My thesis was to ask the question: can light be refracted by a magnet?
I had recently read something in a library book on physics I had read during my lunch break, maybe—this was before we had a regular D&D or Werewolf game going at the library, so science books were one of my likeliest targets on any given school day. The book might well have been Einstein’s Relativity, which I highly recommend if you’ve never read it.
Whatever book it was, the idea of gravity and electromagnetism being somehow related—unified in some hidden way—had struck me as profound and incredible. I knew that Einstein had pointed out that gravity bent light, and I was excited by the intoxicating possibility that these two forces might have more in common.

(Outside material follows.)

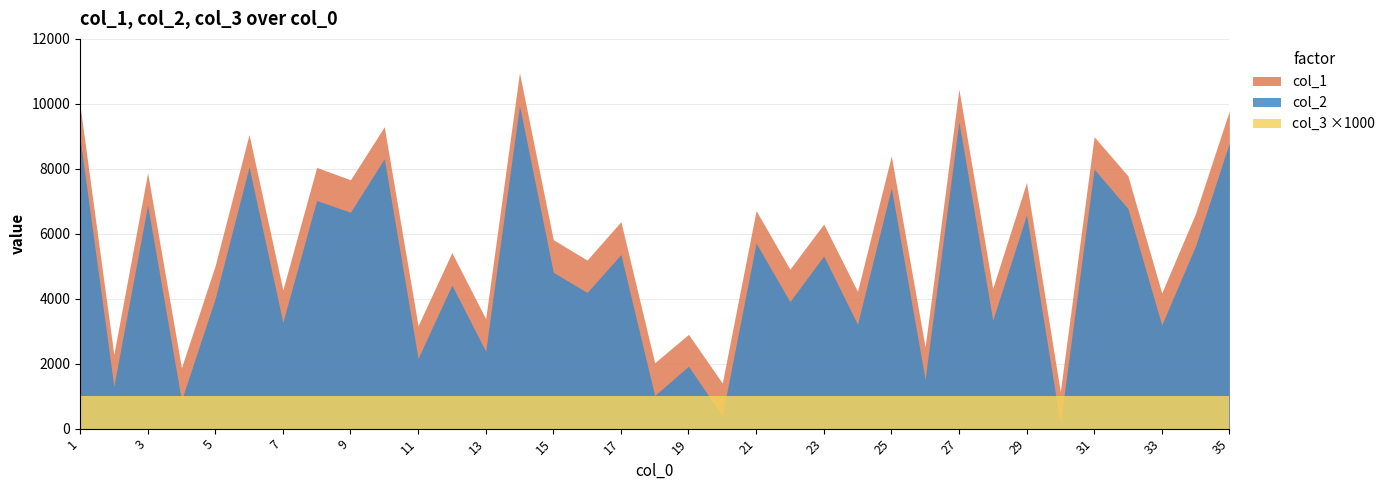

Does the chart display data point markers on the line(s)?

No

I didn’t know it at the time, but the unification of physics is something I would enjoy learning about for the rest of my life, and it turns out that I am in very good company. The unification of forces and simplification of rules is like the Holy Grail in physics. Einstein himself obsessed over this goal for his entire life.
Anyway, my project sought to run an experiment to determine whether light could be refracted by a magnet. I had the idea to use a laser, but my networking abilities were primitive at best, so I had to settle for a powerful flashlight. Actually, I’m not even sure if the flashlight I had to use was particularly powerful, but it did have the key characteristics of being available and free.

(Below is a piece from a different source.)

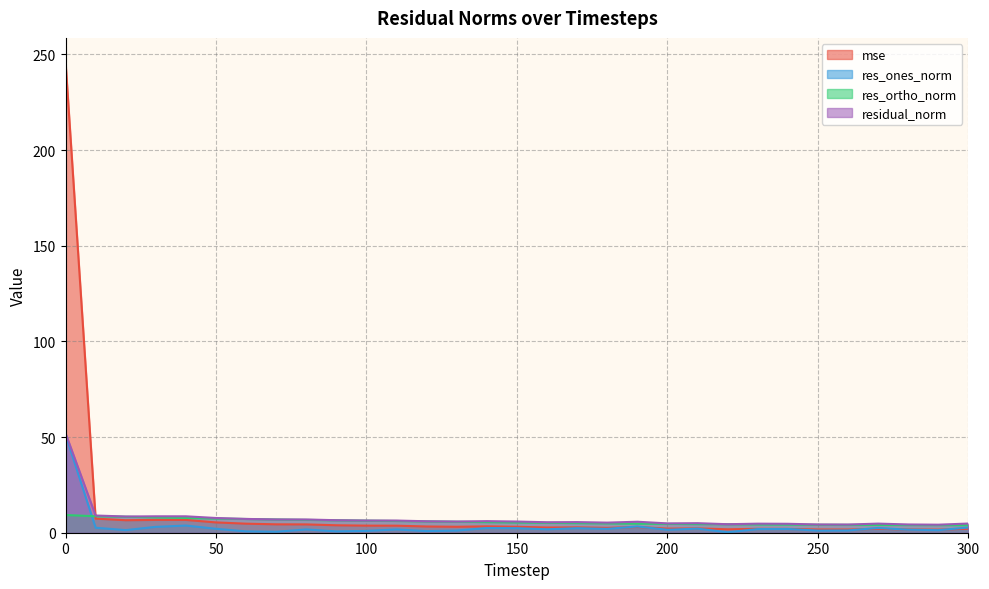

After their last crossing, which series has the higher values: res_ortho_norm or mse?

res_ortho_norm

I needed a medium so that you could see the beam of light, since light going through the air is invisible to us. I made some red Jello—home ec class had really come in handy—so I could see whether the powerful magnet I chose would bend the beam any. Now when I say the magnet was powerful, you can imagine that it was more that the magnet had those same choice characteristics that the flashlight had.
I took careful photos with my available, free camera, and tacked these up onto a foam board triptych I had created by using strong tape as hinges, I think. The specific details are lost to my memory hole, but what I can say for sure is that the beautiful flashlight beam showed no conclusive evidence of being manipulated by a magnet.

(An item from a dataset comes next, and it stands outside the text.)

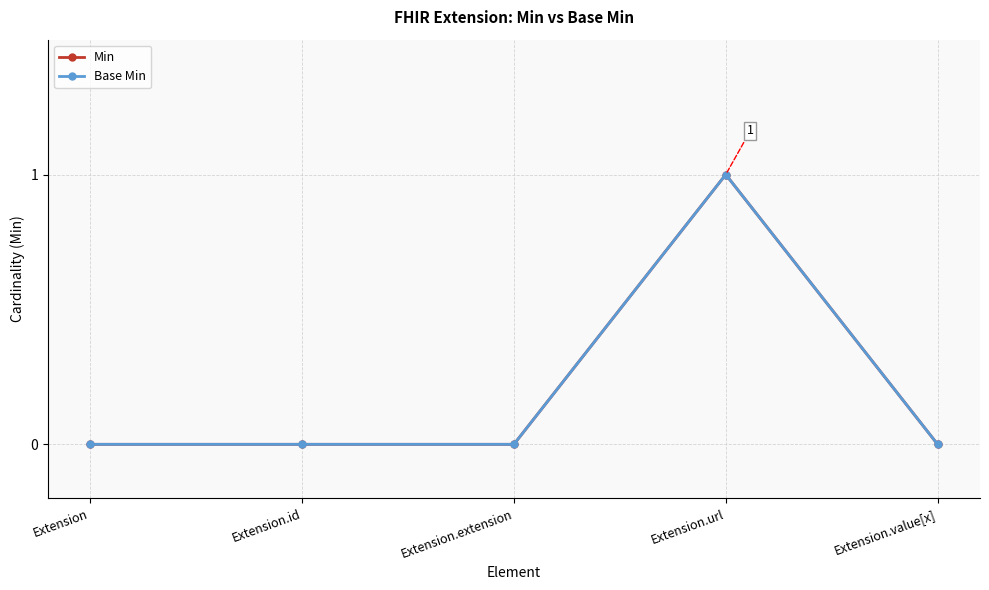

Does the chart have visible grid lines?

Yes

I was careful to point out that a null result did not mean a failed experiment, and I was proud of the work that I had done. I had not done much to unify physics, but I had run a reasonably thoughtful (if inadequate) experiment to test an idea with rigor.
I can’t recall the specific projects the other kids made, but they were appropriately ambitious, not really biting off too much more than they could chew. There were things like electrical circuits the judges could flip or fiddle with, and while my foam board was neat and tidy, it was really boring in a sea of interactive displays.
I think I learned a few valuable lessons by doing the science project. For one thing, lofty ambitions need to have a way to stay grounded. For another, presentation really, really matters—it can be better to have a less ambitious goal and to focus more on how you show or tell people about it.
Even still, I had a great time thinking through this puzzle as a kid, and even while I hadn’t really solved the universe’s deepest puzzle, I had followed my own curiosity with rigor and vigor. I was proud of my science project!
Experiments and hands-on lab stuff were always my favorite part of learning physics in school. I didn't try bending light with magnets, though. That's a super villain origin story in the making!
That’s a really good and ambitious science project. I took an easier road and went with a known phenomenon—the Doppler Effect—and demonstrated it with my current infatuation (model trains). I didn’t win any prizes but I loved building it. Then, I worked with my daughter on hers and we did phase transformations of H2O, solid, liquid, gas. Again not pushing the edge of science here but building a thing brings concepts home moreso than reading about them. We even did a field trip to the mountains and tried to bring snow home (it did not survive the trip). Either my son was more interested in baseball or 5 years later they weren’t doing the science fair anymore.